Page:Gourmont - Le IIme Livre des masques, 1898.djvu/31

La bibliothèque libre.
Le texte de cette page a été corrigé et est conforme au fac-similé.


Bois les baisers de ta douce et tendre fiancée.
Les larmes des femmes sont lourdes et salées
comme la mer qui noie ceux qui y sont allés.


Ne semble-t-il pas que la gaucherie ou le dédaigneux laisser-aller de ce dernier vers ajoute à la pensée sérieuse comme un sourire ? Il y a beaucoup de ces sourires dans la poésie de M. Francis Jammes. Je ne trouve pas qu’il y en ait trop ; j’aime le sourire.

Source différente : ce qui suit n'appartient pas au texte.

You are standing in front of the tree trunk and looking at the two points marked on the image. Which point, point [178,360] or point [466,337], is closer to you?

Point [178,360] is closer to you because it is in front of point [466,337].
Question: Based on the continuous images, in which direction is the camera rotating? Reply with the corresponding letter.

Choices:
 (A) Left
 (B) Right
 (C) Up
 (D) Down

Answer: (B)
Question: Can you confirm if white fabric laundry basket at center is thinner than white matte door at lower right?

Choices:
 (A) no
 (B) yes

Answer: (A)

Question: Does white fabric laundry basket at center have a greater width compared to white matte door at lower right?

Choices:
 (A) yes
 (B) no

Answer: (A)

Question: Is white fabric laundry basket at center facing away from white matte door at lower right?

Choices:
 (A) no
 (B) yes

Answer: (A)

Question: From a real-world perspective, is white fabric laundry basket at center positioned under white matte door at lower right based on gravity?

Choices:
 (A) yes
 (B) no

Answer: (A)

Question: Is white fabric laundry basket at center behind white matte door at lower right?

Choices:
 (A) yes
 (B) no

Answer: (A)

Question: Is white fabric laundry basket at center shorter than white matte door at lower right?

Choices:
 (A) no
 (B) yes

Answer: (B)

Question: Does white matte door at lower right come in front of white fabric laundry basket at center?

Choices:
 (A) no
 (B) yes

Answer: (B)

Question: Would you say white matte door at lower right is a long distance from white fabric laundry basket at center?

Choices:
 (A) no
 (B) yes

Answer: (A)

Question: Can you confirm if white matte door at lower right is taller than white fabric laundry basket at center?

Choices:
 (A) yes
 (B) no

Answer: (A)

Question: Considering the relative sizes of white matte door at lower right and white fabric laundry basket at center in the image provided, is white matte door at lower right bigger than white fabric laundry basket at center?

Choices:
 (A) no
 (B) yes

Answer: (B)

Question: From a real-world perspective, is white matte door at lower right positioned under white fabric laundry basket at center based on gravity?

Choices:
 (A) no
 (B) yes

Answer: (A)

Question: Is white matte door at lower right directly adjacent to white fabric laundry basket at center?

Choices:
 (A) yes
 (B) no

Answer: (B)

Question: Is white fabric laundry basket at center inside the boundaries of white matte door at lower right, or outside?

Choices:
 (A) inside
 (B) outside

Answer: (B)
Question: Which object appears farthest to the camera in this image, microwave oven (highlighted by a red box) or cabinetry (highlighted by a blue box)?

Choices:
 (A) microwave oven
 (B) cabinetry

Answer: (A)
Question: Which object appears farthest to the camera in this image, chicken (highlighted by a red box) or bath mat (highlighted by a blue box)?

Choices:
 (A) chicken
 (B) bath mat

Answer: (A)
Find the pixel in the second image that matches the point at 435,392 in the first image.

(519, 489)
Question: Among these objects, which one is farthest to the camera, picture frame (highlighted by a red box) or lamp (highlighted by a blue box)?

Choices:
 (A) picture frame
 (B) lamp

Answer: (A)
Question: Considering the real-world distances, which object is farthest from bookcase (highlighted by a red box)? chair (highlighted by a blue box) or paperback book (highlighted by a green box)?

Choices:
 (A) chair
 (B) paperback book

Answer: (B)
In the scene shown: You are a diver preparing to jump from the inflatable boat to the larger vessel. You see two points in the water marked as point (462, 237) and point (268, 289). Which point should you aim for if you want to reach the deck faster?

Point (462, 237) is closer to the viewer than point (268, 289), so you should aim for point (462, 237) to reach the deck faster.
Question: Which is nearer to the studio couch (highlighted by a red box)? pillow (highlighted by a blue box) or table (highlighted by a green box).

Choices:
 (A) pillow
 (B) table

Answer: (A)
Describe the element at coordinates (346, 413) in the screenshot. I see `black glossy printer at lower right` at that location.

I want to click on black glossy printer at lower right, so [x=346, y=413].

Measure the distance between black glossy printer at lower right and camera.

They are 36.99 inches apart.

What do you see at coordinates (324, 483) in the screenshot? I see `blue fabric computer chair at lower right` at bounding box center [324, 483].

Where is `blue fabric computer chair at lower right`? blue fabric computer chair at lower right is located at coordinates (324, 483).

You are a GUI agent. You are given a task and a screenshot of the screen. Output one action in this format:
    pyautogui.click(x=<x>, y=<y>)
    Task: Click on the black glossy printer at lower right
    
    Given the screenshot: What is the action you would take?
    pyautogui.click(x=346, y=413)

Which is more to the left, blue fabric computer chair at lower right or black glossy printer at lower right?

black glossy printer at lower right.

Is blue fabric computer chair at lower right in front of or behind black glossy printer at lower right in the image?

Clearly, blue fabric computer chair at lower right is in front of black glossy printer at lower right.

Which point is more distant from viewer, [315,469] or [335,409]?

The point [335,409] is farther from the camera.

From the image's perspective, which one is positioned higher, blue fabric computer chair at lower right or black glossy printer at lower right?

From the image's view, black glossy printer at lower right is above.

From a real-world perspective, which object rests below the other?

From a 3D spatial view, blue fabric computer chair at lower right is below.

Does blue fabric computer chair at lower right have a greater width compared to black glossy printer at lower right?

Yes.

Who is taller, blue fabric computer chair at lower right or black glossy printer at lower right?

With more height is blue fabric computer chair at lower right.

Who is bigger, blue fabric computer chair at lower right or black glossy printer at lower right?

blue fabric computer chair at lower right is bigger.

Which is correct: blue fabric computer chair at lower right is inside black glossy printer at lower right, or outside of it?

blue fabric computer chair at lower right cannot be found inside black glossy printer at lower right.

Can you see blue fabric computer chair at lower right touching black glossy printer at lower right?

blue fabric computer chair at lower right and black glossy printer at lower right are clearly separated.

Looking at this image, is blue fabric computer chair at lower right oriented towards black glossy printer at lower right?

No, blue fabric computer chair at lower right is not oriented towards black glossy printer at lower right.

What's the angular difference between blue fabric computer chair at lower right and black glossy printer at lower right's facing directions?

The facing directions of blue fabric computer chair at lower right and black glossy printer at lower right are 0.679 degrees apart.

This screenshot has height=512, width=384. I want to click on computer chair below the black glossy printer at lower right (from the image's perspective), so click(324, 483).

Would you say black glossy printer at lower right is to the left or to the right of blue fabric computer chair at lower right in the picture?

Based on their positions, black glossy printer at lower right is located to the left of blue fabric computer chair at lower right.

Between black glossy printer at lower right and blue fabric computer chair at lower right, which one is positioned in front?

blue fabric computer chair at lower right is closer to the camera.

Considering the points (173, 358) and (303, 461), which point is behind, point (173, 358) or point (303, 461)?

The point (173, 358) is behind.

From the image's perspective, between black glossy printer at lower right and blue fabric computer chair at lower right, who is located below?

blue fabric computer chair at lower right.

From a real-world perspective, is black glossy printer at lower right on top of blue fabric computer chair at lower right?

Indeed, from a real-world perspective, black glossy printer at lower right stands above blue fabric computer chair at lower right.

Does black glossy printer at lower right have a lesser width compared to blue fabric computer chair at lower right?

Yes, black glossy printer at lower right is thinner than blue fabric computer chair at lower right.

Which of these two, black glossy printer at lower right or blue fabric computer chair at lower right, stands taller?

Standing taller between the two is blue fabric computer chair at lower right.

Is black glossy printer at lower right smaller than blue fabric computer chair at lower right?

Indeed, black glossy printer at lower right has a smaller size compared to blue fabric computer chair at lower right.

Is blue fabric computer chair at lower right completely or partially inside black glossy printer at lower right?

Voilà donc un poète. Il est d’une sincérité presque déconcertante ; mais non par naïveté, plutôt par orgueil. Il sait que vus par lui les paysages où il a vécu tressaillent sous son regard et que les chênes tout secoués parlent et que les rochers resplendissent comme des topazes. Alors il dit toute cette vie surnaturelle et toute l’autre, celle des heures où il ferme les yeux : et la nature et le rêve s’enlacent si discrètement, dans une ombre si bleue et avec des gestes si harmoniques, que les deux natures ne font qu’une seule ligne, une seule grâce :


Ils ont une ligne douce comme une ligne.


Il est grand temps, pour notre bon renom, de donner de la gloire à ce poète et, pour notre plaisir, de respirer souvent cette poésie, qu’il a appelée lui-même une poésie de roses blanches.